In the step 1, do not limit your code to a specific data size or data dimension, I mean you have to be able to read
or load the data with different size and dimension. You will receive some datasets with numerical/categorical
attributes in XLS and/or CSV format, I will upload later!
In the step 2, you discover the number and the location of the missing data. For instance, if you return the missing
indices, you are able to discover the missing data patterns (univariate, monotone, arbitrary missing data). Then not
only you can successfully handle the next step, but also you gain more points!
In the step 3, you have to read the reference paper given for the proposed method and understand the algorithm
and try to write a code to impute (i.e., single or multiple) the missing data based on the given approach.
In the step 4, you have to manage your code to return the imputed values.
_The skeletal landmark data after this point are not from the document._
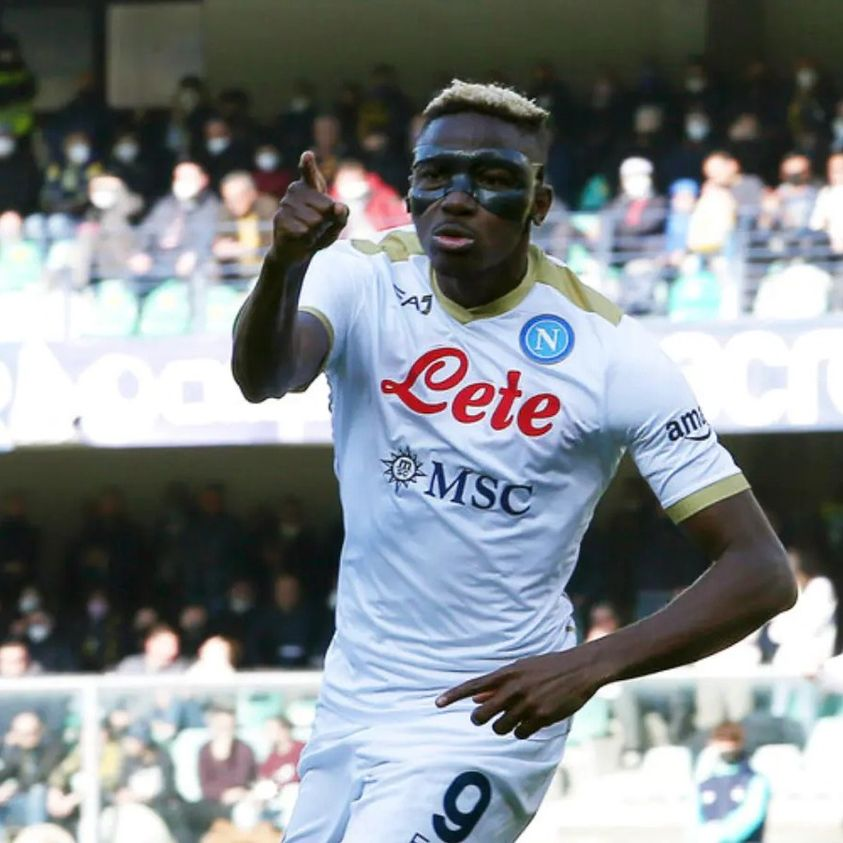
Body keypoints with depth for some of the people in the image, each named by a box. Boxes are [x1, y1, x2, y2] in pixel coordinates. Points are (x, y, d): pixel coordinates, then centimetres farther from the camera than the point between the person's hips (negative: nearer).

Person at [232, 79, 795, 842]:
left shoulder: (610, 350, -14)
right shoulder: (367, 279, -6)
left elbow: (761, 572, -15)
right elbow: (263, 378, -28)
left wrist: (593, 665, -28)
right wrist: (285, 264, -49)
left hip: (492, 714, -4)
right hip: (352, 703, 4)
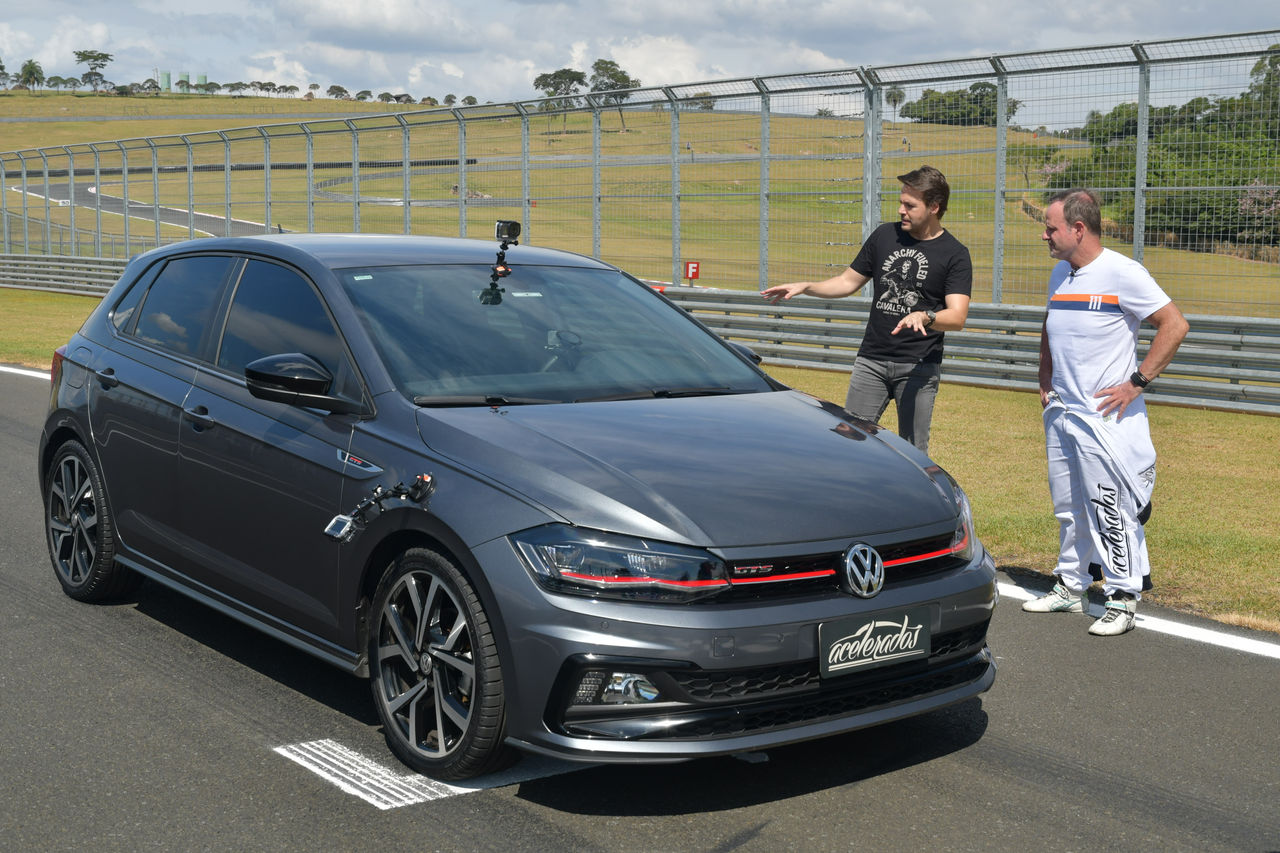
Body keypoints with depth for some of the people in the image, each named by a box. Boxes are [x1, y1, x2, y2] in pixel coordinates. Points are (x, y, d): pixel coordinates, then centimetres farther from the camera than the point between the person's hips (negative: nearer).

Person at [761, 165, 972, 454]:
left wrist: (925, 317, -33)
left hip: (919, 367, -3)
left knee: (913, 451, 0)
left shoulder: (955, 254, -4)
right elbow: (849, 281, 18)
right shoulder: (885, 235, 9)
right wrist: (804, 287, 4)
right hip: (871, 361, 4)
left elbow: (957, 317, -13)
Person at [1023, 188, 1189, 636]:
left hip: (1106, 416, -8)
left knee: (1110, 509, -6)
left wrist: (1136, 382, -16)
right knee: (1068, 508, 14)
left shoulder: (1122, 273, -12)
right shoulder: (1059, 274, 12)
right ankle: (1071, 587, 26)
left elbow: (1175, 326, -13)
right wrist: (1045, 381, 16)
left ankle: (1122, 599, 3)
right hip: (1060, 414, 8)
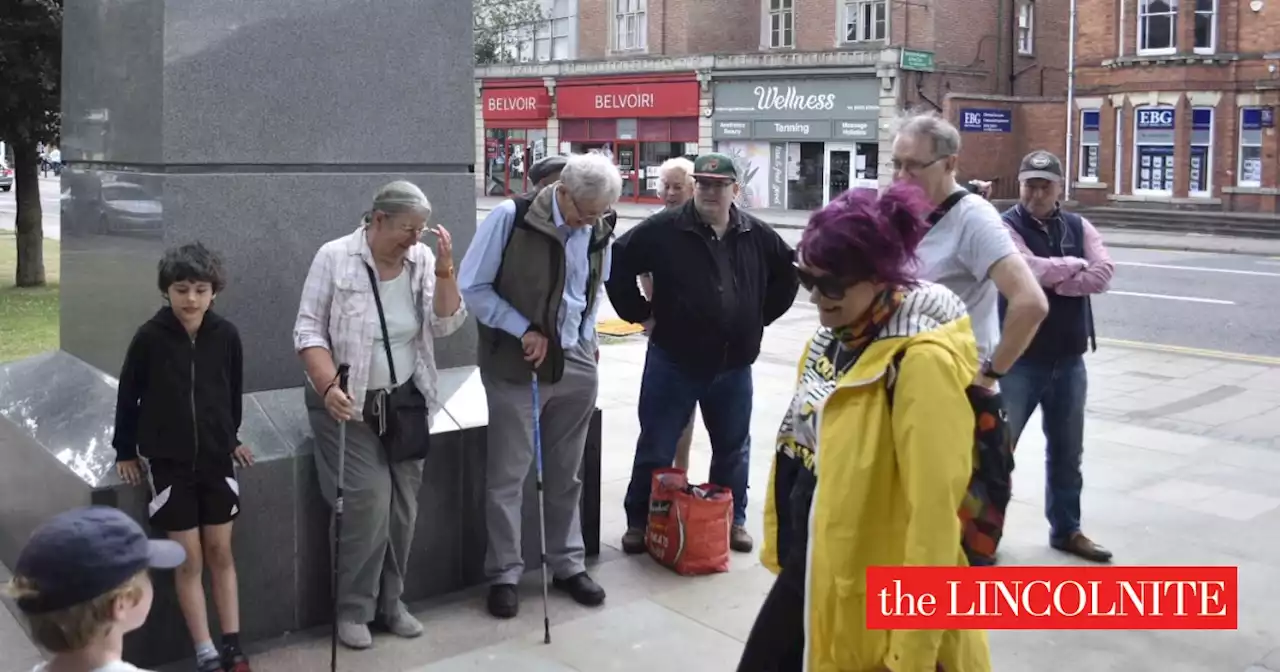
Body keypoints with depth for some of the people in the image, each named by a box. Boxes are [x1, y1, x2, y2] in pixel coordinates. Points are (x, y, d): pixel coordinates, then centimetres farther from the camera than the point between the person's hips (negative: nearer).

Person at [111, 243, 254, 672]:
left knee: (220, 552, 6)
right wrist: (125, 451, 3)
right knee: (189, 560, 1)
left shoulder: (225, 335, -7)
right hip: (168, 462, -2)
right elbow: (128, 396, -2)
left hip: (216, 460, 2)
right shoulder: (150, 338, -13)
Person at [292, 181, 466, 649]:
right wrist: (328, 387, -25)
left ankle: (390, 601, 20)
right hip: (348, 402, -4)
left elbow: (444, 326, -6)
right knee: (368, 497, -14)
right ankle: (353, 609, 2)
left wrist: (444, 269, -17)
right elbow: (309, 330, -12)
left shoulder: (423, 259, -1)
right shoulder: (335, 257, -11)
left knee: (403, 501, 4)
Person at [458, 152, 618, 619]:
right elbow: (473, 287, -11)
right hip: (515, 367, -4)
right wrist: (524, 331, -16)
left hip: (576, 366, 4)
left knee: (565, 475, 14)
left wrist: (587, 339, 9)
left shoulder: (598, 230, 1)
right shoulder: (510, 218, -14)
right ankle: (504, 573, 16)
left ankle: (569, 564, 27)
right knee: (507, 476, 3)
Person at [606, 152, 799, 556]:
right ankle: (639, 522, 21)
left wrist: (762, 316, 11)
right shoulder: (664, 230, -10)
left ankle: (734, 520, 31)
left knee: (733, 449, 15)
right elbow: (618, 262, -4)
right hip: (673, 362, -3)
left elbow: (788, 274, 18)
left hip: (734, 366, 3)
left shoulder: (758, 236, 2)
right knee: (656, 449, 7)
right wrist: (638, 311, -4)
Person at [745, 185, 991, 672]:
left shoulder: (922, 360, -23)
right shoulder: (835, 336, 4)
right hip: (807, 575, 9)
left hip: (869, 602, -8)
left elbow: (934, 508, -24)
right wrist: (782, 548, 17)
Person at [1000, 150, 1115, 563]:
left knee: (1066, 452, 16)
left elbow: (1102, 276, -9)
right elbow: (1033, 270, -25)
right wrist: (1075, 265, -9)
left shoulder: (1079, 227, 6)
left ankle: (1065, 529, 31)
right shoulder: (1006, 227, -10)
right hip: (1020, 359, -5)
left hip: (1069, 361, 5)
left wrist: (1053, 280, -16)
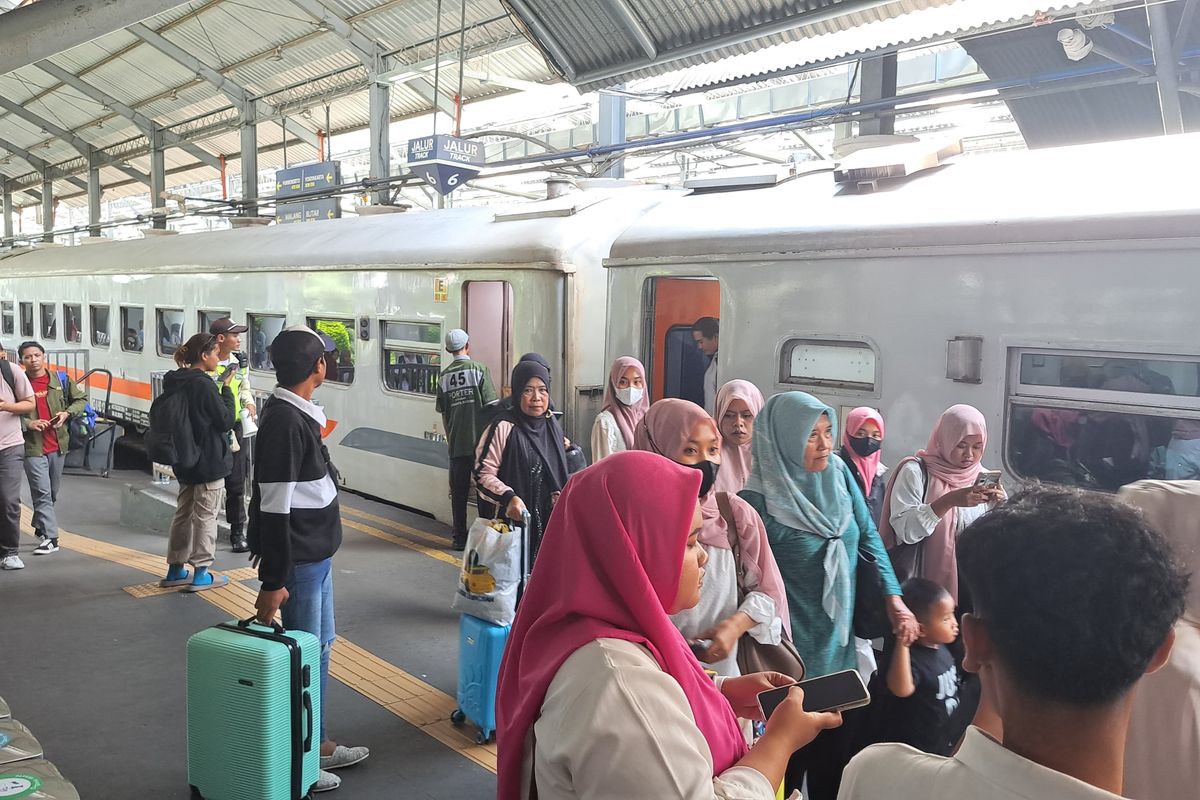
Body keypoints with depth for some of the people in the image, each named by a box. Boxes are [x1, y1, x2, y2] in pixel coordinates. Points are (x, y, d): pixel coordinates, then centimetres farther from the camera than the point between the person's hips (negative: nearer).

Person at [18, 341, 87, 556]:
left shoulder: (60, 379, 7)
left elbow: (81, 400, 16)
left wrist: (67, 413, -2)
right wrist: (27, 423, -17)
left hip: (58, 445, 4)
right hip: (33, 448, -4)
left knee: (52, 493, 15)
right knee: (42, 493, -9)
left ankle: (40, 527, 35)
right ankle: (50, 538, -7)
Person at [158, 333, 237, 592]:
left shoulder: (175, 383, 5)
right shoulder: (204, 385, -20)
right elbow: (226, 421, -15)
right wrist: (226, 388, -8)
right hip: (210, 461, -8)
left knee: (183, 512, 17)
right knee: (205, 515, 1)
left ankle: (175, 570, 24)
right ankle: (201, 574, 8)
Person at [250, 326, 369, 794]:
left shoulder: (298, 415, 7)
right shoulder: (284, 423, -22)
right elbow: (273, 510, -24)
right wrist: (272, 582, -22)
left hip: (316, 554, 10)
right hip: (299, 561, -10)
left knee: (319, 646, 19)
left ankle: (317, 744, 34)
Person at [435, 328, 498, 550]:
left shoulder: (444, 376, 6)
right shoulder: (479, 369, -5)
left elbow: (443, 413, 10)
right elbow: (491, 406, -8)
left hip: (456, 443, 3)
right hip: (480, 440, -3)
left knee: (458, 492, 8)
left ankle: (460, 538, 11)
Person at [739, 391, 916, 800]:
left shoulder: (839, 473, -1)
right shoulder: (760, 498, -17)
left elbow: (868, 536, 6)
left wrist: (894, 599, -4)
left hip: (841, 647, 5)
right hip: (791, 659, -5)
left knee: (836, 759, 18)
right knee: (787, 764, 11)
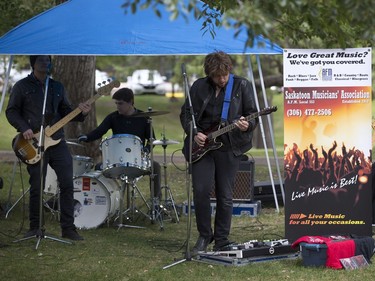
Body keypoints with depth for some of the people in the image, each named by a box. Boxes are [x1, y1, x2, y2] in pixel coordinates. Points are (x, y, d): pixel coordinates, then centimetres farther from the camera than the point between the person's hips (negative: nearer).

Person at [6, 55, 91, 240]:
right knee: (36, 187, -2)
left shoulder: (57, 87, 16)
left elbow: (65, 112, 16)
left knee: (67, 183, -4)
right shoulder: (22, 86, 3)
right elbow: (11, 111, 1)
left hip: (57, 142, 4)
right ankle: (35, 227, 14)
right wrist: (24, 128, -15)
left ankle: (68, 228, 2)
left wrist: (81, 113, -4)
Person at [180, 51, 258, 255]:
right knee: (200, 191, -8)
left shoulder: (242, 86, 2)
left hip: (229, 147, -1)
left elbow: (252, 114, 2)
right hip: (201, 146, 1)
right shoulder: (199, 87, 6)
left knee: (225, 197, 2)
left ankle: (221, 241, 14)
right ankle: (204, 236, 9)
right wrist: (194, 133, -6)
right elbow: (185, 113, 10)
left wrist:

Then you are able to compare the
imputed values with the original complete data to compute the error (NRMS). You can automatically or manually
generate some diagrams to present and compare your results with the original complete datasets.
Every step has its own credit and the successful and unsuccessful projects will be considered into account.
However, I expect the clear and commented (to some extend) programming where we are able to execute your
code easily, see and check your results (preferably by means of a visualization technique of your choice) and
trustful and reliable results.